Starting at the line that contains "common name: European helicid land snail" and ending at the line that contains "scientific name: Sidalcea malviflora", write out those lines again with "phylum" substituted by "division" and every other part unchanged. Give only these lines.

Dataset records
_____
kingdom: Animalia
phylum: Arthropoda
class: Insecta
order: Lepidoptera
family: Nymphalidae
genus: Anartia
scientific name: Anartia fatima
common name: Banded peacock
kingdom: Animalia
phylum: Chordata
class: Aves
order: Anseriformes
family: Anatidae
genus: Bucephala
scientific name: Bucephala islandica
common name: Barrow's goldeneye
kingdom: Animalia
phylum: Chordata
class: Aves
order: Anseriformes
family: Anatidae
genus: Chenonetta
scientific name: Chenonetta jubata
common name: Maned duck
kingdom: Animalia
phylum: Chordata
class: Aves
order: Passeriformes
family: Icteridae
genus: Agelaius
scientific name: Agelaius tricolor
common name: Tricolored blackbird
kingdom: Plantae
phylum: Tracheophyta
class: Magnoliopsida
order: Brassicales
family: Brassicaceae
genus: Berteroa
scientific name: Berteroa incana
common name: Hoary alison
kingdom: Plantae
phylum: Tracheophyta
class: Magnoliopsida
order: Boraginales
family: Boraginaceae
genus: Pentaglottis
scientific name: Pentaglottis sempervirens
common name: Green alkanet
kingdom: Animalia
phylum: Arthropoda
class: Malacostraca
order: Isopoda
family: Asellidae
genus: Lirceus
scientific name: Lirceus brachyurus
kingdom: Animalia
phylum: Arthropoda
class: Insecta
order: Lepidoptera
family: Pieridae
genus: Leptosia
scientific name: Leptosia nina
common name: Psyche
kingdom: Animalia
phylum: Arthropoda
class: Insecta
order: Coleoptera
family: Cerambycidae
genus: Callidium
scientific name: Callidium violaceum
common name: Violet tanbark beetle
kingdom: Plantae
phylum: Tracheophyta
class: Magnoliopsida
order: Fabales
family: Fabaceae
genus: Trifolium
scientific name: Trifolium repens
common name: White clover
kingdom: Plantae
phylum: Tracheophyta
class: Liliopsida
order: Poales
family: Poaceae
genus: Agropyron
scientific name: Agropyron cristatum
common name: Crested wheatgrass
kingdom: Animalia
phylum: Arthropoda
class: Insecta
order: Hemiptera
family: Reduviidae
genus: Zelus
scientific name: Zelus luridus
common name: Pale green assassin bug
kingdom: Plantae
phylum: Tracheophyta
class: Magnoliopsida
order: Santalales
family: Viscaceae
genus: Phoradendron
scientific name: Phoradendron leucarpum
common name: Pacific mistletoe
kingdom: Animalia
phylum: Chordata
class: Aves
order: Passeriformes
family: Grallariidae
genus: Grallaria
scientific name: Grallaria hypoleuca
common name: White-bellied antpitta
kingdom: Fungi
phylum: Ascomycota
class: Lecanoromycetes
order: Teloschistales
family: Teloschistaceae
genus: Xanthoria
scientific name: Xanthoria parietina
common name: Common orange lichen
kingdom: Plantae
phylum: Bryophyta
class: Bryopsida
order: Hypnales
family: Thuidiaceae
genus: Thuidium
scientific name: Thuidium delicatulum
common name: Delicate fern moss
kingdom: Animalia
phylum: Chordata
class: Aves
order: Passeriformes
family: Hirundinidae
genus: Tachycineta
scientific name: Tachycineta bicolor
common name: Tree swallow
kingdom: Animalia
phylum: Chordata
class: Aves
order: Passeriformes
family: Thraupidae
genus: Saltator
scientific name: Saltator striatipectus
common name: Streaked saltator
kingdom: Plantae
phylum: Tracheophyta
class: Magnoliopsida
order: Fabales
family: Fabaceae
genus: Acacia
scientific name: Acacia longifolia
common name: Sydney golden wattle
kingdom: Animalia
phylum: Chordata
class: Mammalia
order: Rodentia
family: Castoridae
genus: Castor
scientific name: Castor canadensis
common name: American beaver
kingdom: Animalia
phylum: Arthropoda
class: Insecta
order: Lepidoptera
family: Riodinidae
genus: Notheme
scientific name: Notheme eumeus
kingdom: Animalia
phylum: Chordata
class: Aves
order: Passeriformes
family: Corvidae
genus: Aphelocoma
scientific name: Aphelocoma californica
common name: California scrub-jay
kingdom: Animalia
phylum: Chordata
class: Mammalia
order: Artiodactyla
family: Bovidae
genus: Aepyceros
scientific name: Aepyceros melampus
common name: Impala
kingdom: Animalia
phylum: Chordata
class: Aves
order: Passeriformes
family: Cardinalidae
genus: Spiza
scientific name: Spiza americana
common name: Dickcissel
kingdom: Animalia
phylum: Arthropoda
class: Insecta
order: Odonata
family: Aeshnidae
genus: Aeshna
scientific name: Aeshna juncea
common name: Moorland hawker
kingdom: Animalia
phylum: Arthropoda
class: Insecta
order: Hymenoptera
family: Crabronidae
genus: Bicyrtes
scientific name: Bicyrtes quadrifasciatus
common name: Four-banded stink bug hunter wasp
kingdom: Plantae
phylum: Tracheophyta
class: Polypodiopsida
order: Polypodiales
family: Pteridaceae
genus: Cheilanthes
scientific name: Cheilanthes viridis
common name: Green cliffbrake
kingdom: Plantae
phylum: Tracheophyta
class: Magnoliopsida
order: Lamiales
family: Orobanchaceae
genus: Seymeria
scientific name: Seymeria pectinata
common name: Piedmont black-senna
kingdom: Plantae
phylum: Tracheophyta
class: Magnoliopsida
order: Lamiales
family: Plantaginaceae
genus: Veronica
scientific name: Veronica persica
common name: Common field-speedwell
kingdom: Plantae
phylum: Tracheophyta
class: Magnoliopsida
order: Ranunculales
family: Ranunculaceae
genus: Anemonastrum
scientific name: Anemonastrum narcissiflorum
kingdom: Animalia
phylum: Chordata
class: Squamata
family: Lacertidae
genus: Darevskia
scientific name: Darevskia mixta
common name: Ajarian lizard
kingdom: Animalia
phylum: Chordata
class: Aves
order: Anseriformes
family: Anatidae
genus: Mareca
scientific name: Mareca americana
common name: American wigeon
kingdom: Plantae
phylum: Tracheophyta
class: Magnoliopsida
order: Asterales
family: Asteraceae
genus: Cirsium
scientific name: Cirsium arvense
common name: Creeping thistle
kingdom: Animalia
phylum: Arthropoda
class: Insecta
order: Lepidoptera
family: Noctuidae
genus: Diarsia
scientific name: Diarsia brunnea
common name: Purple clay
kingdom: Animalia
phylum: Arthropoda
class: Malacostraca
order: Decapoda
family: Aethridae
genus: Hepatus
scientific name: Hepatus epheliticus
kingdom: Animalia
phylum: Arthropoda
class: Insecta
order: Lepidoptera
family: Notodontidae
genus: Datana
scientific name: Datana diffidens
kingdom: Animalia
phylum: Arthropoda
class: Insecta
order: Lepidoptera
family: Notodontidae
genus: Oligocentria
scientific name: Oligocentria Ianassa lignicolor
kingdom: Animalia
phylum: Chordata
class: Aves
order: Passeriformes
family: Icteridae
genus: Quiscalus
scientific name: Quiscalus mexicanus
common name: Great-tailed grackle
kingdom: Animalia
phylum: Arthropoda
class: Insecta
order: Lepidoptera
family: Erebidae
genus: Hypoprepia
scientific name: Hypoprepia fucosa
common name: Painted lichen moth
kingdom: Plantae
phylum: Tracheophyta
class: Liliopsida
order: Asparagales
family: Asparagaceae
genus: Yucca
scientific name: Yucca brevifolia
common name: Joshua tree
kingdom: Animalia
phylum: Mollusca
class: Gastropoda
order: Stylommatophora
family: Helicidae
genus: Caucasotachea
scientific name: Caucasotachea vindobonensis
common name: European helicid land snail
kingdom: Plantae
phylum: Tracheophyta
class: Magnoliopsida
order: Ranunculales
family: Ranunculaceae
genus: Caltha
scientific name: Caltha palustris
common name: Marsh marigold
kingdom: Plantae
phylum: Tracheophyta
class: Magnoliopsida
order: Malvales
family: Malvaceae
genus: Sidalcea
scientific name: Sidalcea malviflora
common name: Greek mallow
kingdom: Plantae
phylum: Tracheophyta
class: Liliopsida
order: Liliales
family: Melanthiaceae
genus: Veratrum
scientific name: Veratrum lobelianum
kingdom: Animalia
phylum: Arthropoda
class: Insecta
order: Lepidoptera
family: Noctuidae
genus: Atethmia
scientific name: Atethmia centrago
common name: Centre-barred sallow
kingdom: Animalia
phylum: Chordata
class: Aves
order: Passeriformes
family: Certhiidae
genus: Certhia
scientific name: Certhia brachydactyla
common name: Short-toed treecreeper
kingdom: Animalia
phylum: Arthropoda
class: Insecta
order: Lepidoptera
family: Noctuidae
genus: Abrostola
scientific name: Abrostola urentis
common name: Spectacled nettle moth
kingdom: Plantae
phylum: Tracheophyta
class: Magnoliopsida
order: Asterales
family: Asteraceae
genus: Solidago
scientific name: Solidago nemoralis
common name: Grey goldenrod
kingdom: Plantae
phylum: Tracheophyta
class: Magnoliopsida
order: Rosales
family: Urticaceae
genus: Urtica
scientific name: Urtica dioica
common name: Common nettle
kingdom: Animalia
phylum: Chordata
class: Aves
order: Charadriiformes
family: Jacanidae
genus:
_____
The response
common name: European helicid land snail
kingdom: Plantae
division: Tracheophyta
class: Magnoliopsida
order: Ranunculales
family: Ranunculaceae
genus: Caltha
scientific name: Caltha palustris
common name: Marsh marigold
kingdom: Plantae
division: Tracheophyta
class: Magnoliopsida
order: Malvales
family: Malvaceae
genus: Sidalcea
scientific name: Sidalcea malviflora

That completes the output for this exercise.